Be vulnerable. Own your mistakes. Publicly. Fail in front of your folks, then get up, dust yourself off, and make a second attempt. There's schools of thought out there that feel a leader should be infallible. History repeatedly shows this to not be the case: Steve Jobs was fired from Apple; Gandhi didn't see the failures of the human condition; Napoleon – well, Russia. Yet all of these leaders are still celebrated for their successes and inspired huge movements. Learn from your mistakes, and help others learn from them, too.
Ask how you can be better. Always. And especially when you feel like you may have already fucked up, because by then you already need that feedback. Be specific about the feedback. Awhile back, I went through a really rough process change, which left a bit of a mark on my folks.
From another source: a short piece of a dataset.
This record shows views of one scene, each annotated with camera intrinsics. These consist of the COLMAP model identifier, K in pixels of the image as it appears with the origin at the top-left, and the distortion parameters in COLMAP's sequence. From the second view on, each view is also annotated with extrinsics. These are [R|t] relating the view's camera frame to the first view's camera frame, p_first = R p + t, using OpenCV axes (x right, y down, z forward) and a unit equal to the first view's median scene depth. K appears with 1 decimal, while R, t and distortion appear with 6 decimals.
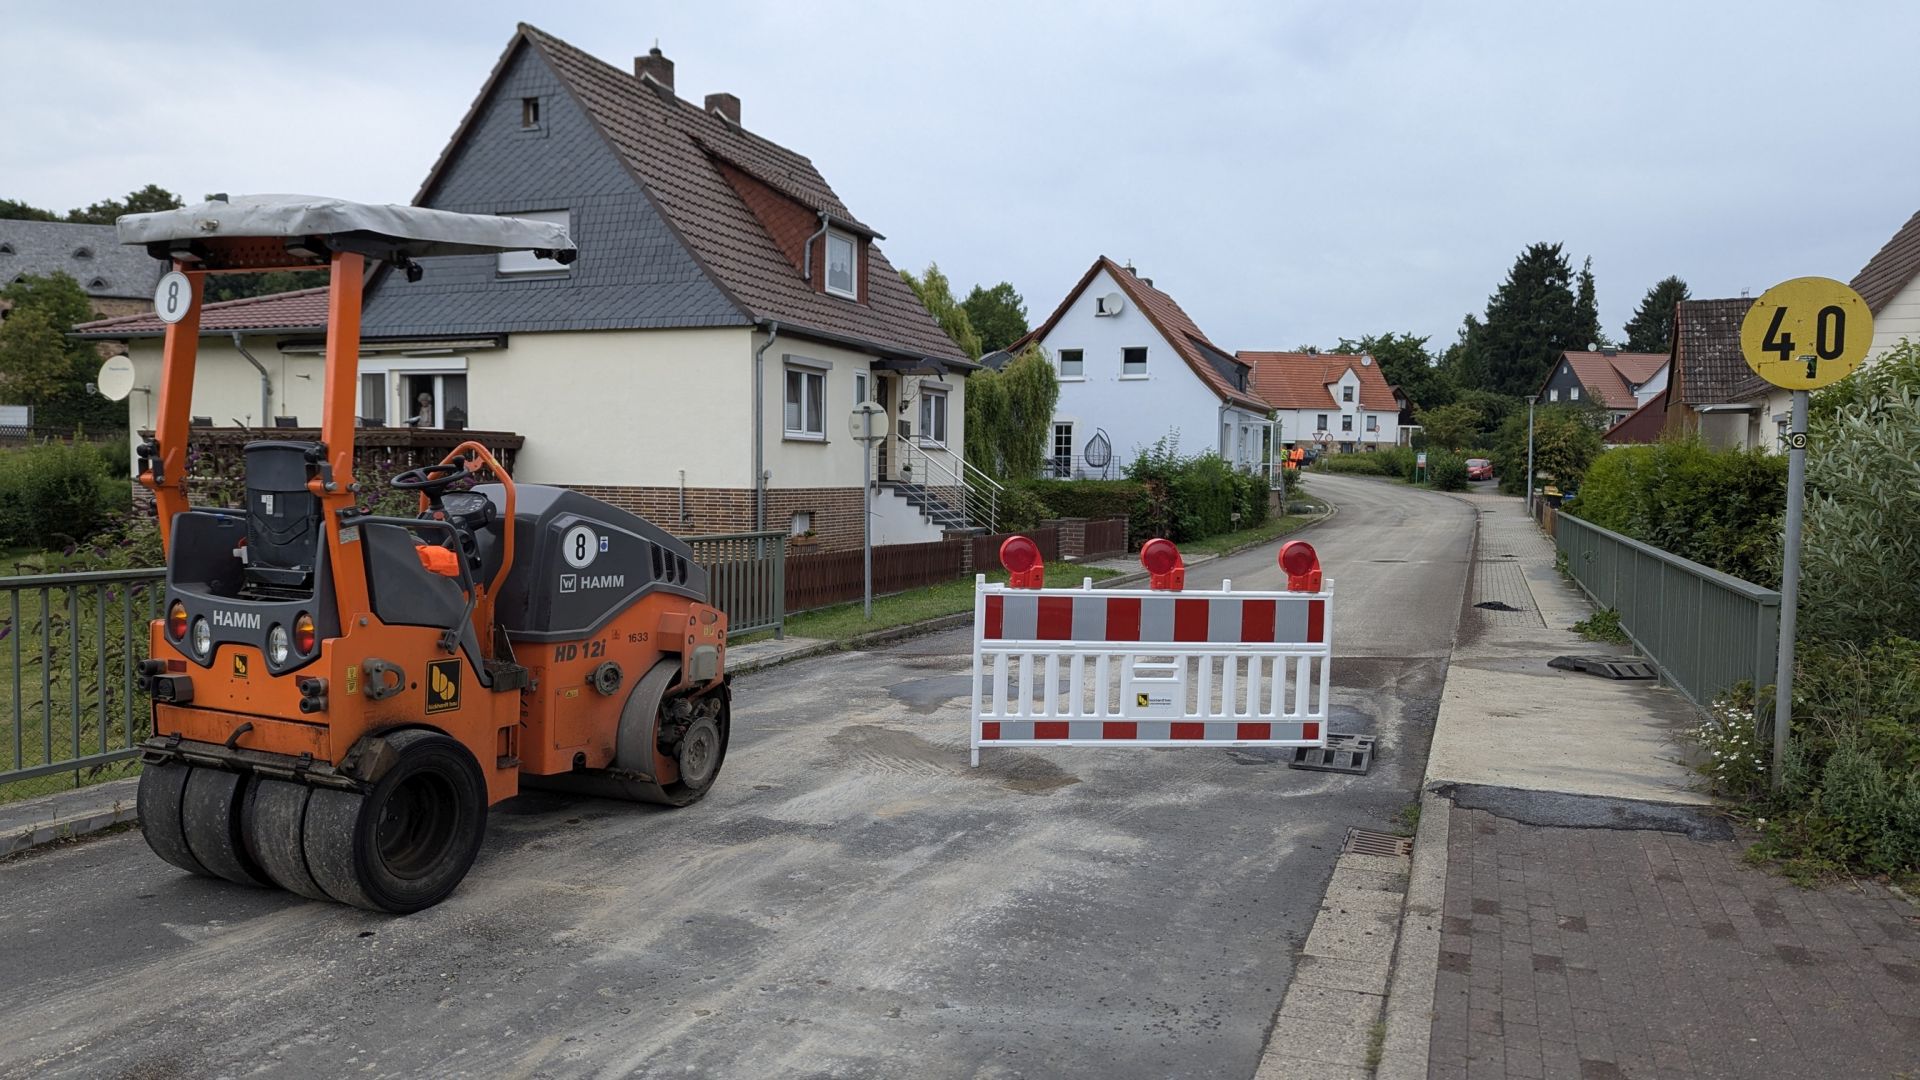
lens RADIAL K [[1336.6, 0, 927.2], [0, 1336.6, 566.4], [0, 0, 1]] dist [0.083693, -0.096493]
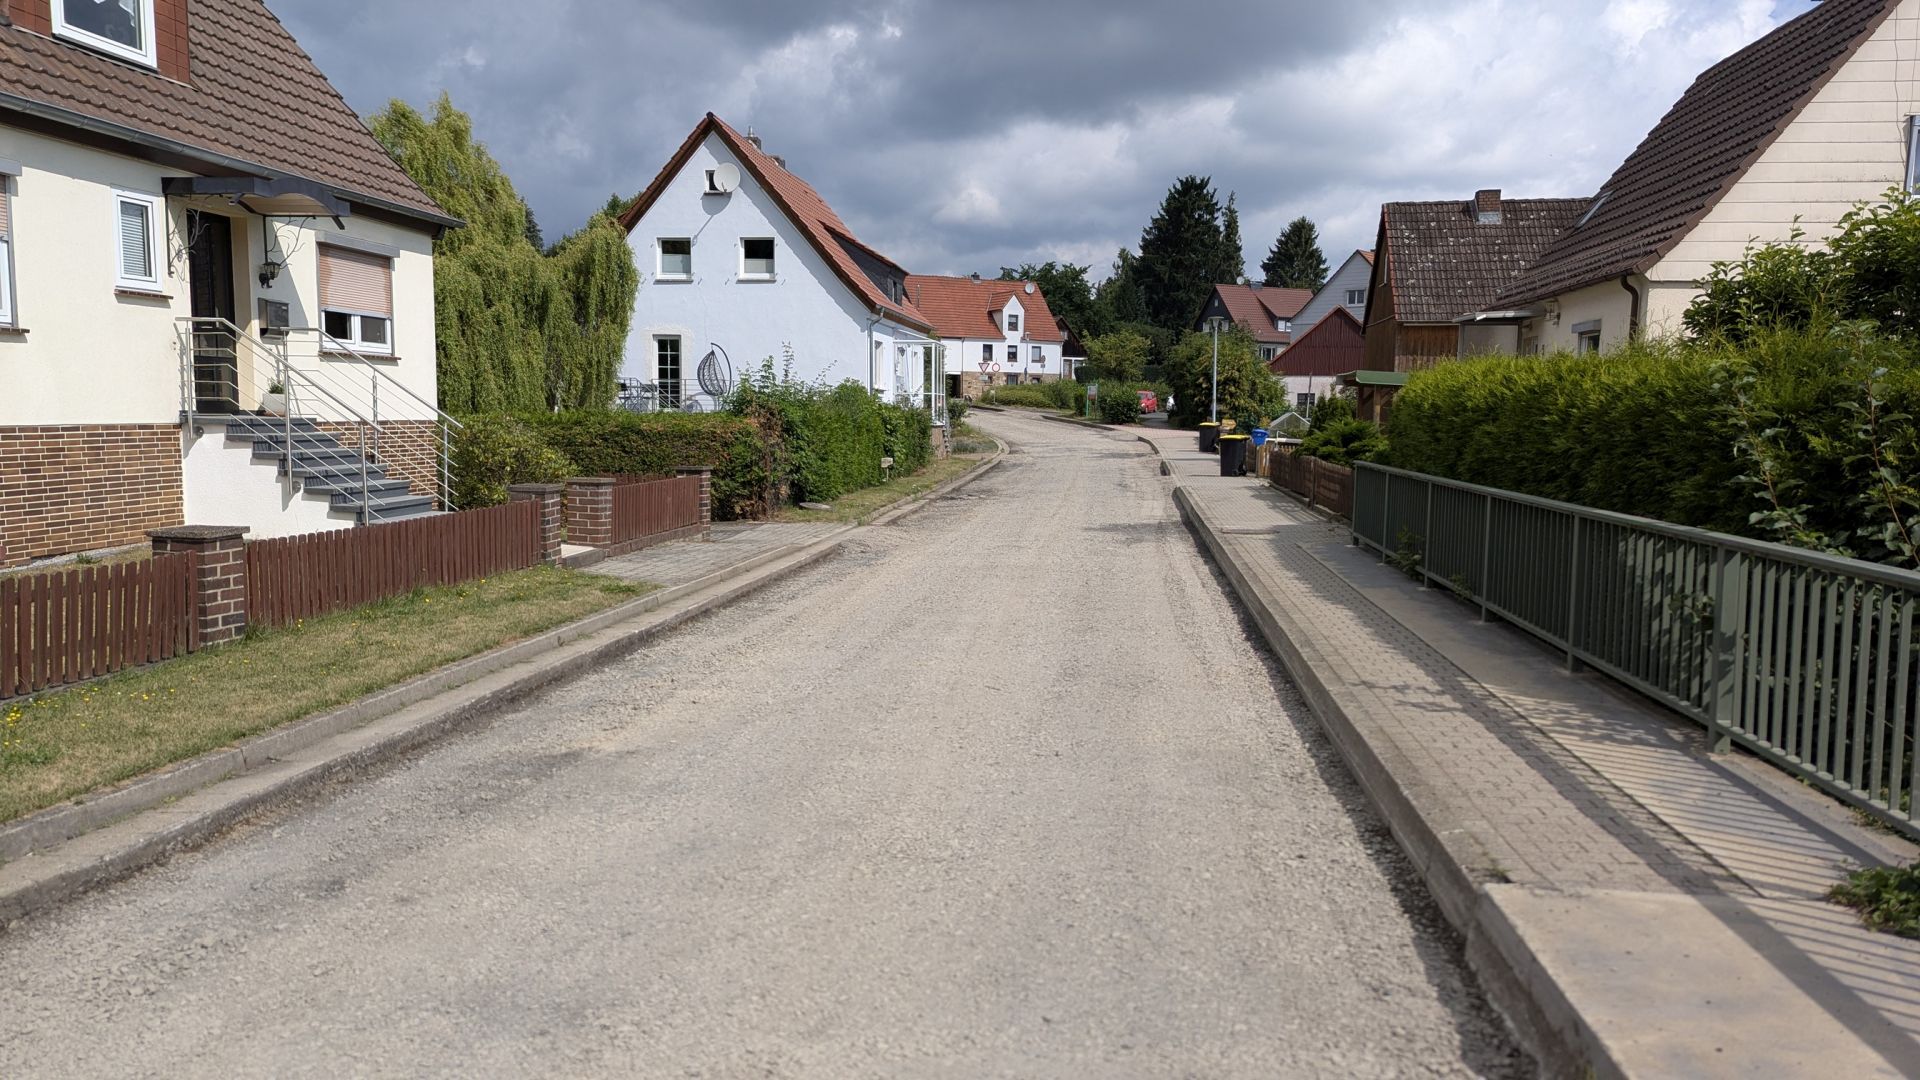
lens RADIAL K [[1336.6, 0, 927.2], [0, 1336.6, 566.4], [0, 0, 1]] dist [0.083693, -0.096493]
pose [[0.971090, -0.028726, 0.236979, 0.060710], [0.016962, 0.998527, 0.051533, -0.014123], [-0.238111, -0.046023, 0.970147, 0.222184]]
When I learned about how this had affected them, I asked them directly how I could have supported them better through the change, and what I could do the next time a similar change was in the works. I got great feedback from my folks, which gave me a much better sense of how to approach future change with each of them.
Actually care. Get to know as much about your folks as they'll let you. Kim Scott, of Radical Candor fame, gives a really good guide for this. Figure out where your folks come from, and where they want to go. Then make it your mission to help them get there.
Of course, none of this is easy. All of the above takes time, effort, and repetition to build up trust with your folks. But being steadfast in these core principles will build an amazingly strong sense of trust with your folks.